Since there is no native way to do it, here is a small bash script to do it:

#!/bin/bash
curl -s $1

Benjamin Mock • Jan 3 '20

Then you have the document, yes. But you have not parsed or scraped anything. You also don't interpret the JavaScript of the page. You just get the static html. That's not what this tutorial is about ;)

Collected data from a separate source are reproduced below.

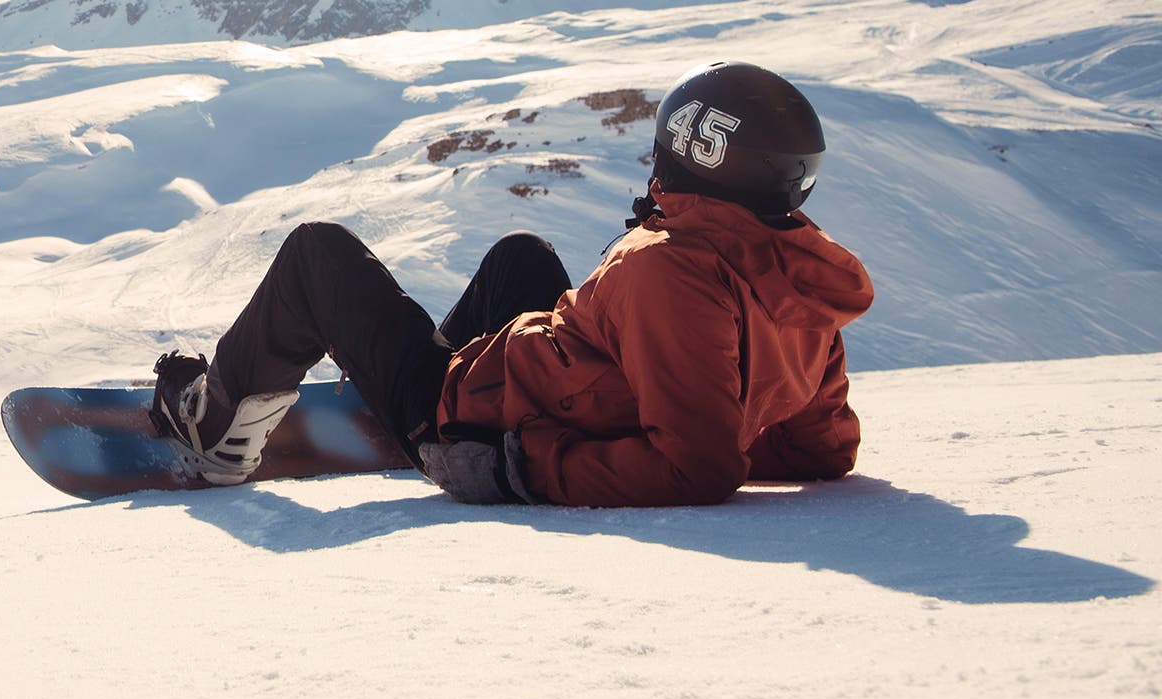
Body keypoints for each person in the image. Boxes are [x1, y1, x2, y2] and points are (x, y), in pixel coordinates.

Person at [150, 60, 875, 507]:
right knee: (520, 255)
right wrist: (713, 429)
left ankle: (216, 433)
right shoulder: (802, 281)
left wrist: (522, 467)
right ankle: (391, 395)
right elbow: (820, 450)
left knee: (317, 252)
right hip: (544, 387)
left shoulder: (664, 271)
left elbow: (698, 470)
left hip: (475, 427)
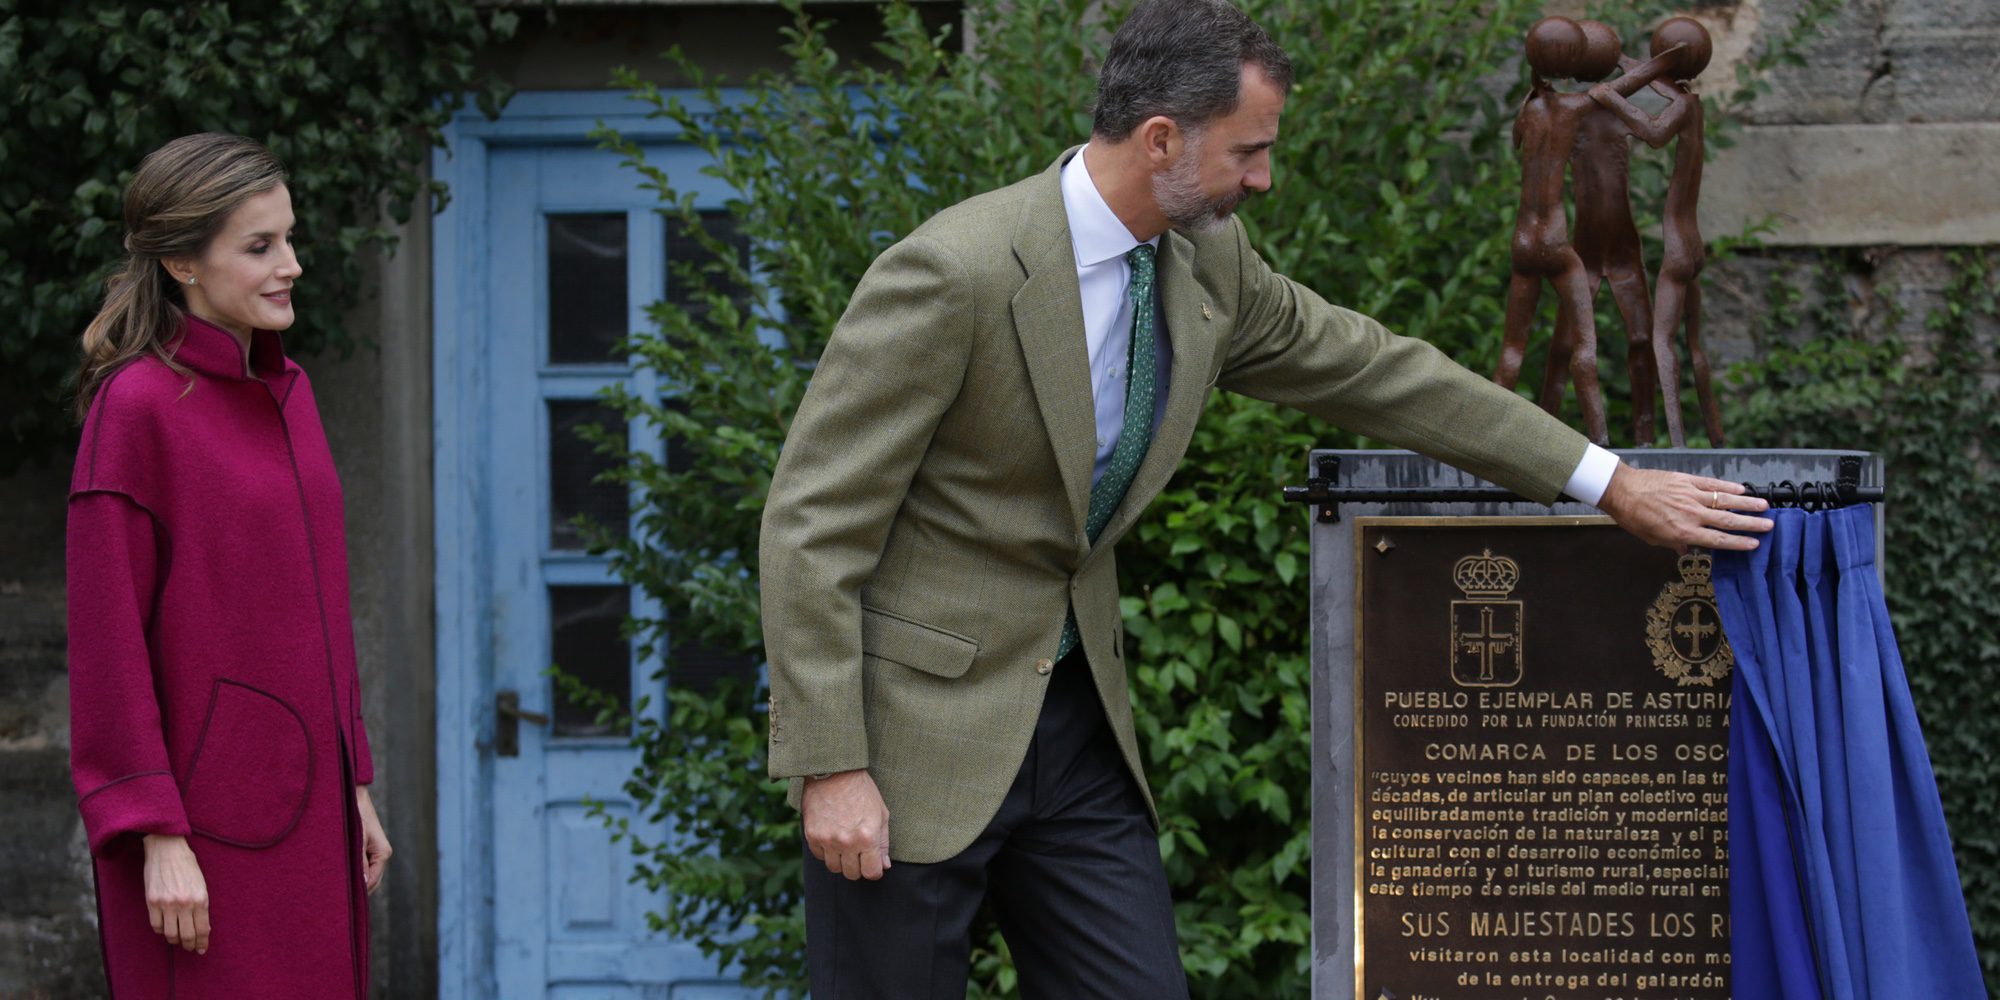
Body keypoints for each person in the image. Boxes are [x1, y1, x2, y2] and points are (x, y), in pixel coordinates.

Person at [758, 2, 1770, 996]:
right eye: (1246, 151)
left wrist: (1606, 481)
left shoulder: (1209, 263)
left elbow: (1378, 370)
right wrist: (831, 764)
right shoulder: (952, 272)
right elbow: (813, 522)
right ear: (1160, 139)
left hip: (1072, 732)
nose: (1263, 176)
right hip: (904, 740)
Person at [66, 132, 389, 998]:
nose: (291, 265)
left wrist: (353, 782)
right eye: (260, 247)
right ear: (181, 262)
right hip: (202, 837)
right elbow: (107, 646)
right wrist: (154, 830)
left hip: (310, 816)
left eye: (289, 238)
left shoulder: (292, 393)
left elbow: (318, 605)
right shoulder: (134, 407)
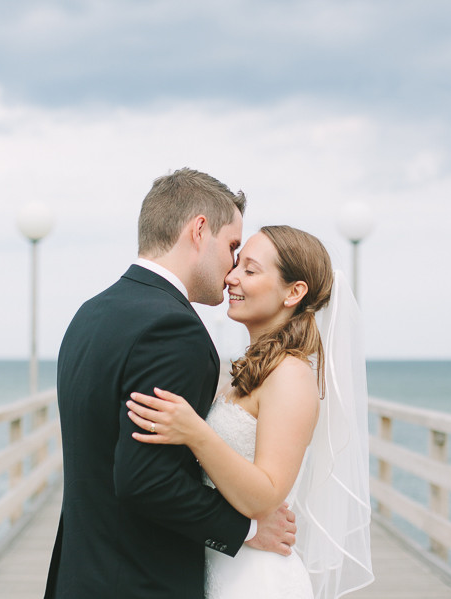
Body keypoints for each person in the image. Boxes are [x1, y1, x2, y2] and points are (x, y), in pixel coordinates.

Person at [44, 169, 297, 599]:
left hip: (78, 576)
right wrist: (247, 529)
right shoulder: (174, 330)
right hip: (141, 584)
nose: (232, 268)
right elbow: (147, 480)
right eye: (233, 246)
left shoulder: (90, 314)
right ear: (199, 230)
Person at [126, 225, 375, 599]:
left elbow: (267, 495)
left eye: (250, 270)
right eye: (236, 264)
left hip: (258, 581)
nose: (230, 278)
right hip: (224, 565)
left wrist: (194, 432)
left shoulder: (291, 374)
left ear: (294, 292)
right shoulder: (252, 370)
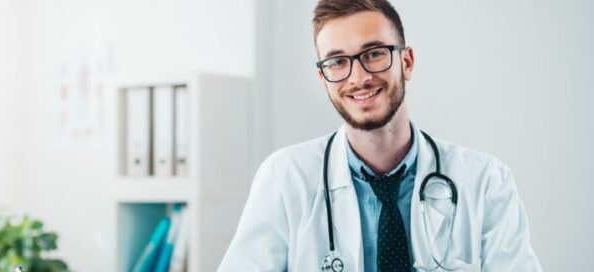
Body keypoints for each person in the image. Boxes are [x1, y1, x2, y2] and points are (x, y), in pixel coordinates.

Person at [218, 0, 542, 271]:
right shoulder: (284, 179)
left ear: (407, 61)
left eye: (374, 53)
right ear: (323, 78)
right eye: (337, 61)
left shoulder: (486, 182)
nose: (358, 77)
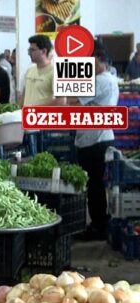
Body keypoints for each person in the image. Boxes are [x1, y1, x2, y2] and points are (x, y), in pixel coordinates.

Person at [72, 47, 119, 241]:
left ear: (99, 59)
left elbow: (75, 100)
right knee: (96, 184)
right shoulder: (106, 79)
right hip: (95, 137)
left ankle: (99, 226)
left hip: (95, 139)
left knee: (95, 185)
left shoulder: (101, 80)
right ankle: (100, 222)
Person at [21, 35, 63, 106]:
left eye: (32, 50)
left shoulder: (56, 72)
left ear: (43, 51)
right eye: (29, 50)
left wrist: (37, 110)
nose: (29, 53)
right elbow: (24, 95)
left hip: (43, 116)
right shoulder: (29, 70)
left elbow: (61, 101)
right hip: (27, 115)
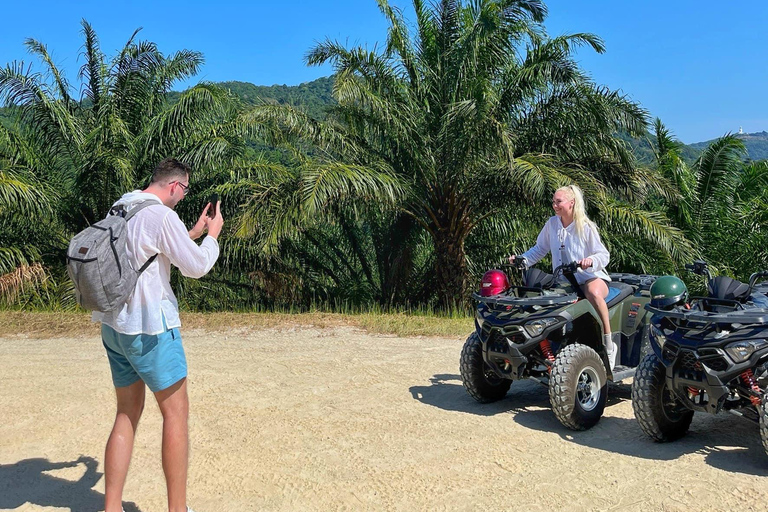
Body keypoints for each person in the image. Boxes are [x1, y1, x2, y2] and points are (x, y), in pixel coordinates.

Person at [93, 158, 223, 512]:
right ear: (176, 187)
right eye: (185, 191)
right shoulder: (163, 216)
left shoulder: (123, 204)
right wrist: (212, 237)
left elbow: (147, 247)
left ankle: (111, 507)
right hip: (149, 327)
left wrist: (191, 234)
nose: (182, 198)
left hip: (114, 325)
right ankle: (177, 510)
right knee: (176, 415)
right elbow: (195, 267)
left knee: (126, 414)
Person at [509, 184, 616, 369]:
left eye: (558, 201)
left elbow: (603, 255)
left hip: (590, 277)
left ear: (571, 203)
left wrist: (590, 261)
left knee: (593, 293)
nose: (555, 205)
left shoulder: (586, 226)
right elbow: (540, 249)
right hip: (564, 280)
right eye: (553, 202)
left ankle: (608, 341)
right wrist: (522, 260)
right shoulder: (552, 224)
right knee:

Steve Clark 🤷‍♀️ • Jan 3 '20

I understand. I'm still a noob. I did a code challenge recently and without using any modules I had to figure out how to stdout the html of a webpage. You're right, it works great on a static site. I tried with

curl -s $1 | grep -Po '(?<=href=")[^"]*'

and I almost got everything. Thanks for the tutorial.

Benjamin Mock • Jan 3 '20

It's a different use case. With puppeteer you can also scrape content that's rendered with JavaScript on the client. A lot of applications are client side only. Scraping that is not possible using curl.

Also it's way easier to write DOM selectors than regular expressions. Imagine instead of just getting all links like in this simple example, getting all links of every first paragraph inside of a div if it's inside of an article tag. Good luck writing a regular expression for that. The selector is still easy to write and can be used within the page context with puppeteer.